(TASK INPUT begins)

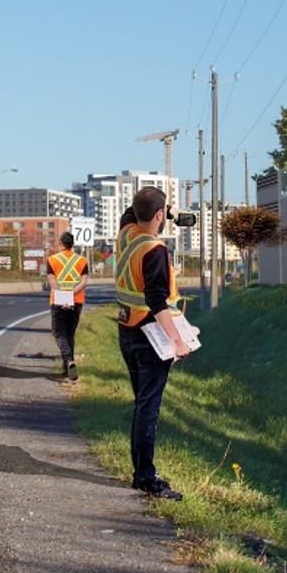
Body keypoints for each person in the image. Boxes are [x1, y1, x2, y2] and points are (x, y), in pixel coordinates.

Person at [115, 186, 190, 500]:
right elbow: (157, 300)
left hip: (127, 333)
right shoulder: (154, 249)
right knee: (149, 410)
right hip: (153, 338)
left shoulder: (126, 236)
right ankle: (145, 477)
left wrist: (162, 210)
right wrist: (178, 341)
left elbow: (131, 213)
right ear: (160, 215)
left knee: (141, 406)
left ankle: (141, 472)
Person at [44, 230, 89, 380]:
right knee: (70, 333)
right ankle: (67, 367)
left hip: (58, 300)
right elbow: (84, 282)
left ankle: (68, 360)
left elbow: (53, 283)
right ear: (72, 244)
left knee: (59, 333)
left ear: (61, 244)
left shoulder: (52, 260)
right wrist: (71, 295)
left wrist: (63, 297)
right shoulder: (82, 261)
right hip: (76, 301)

(TASK INPUT ends)

### EXERCISE DESCRIPTION
Return only those lines of the records that contain the string "elbow".

### TASK RESULT
right elbow: (157, 300)
left elbow: (131, 213)
right elbow: (84, 282)
left elbow: (53, 283)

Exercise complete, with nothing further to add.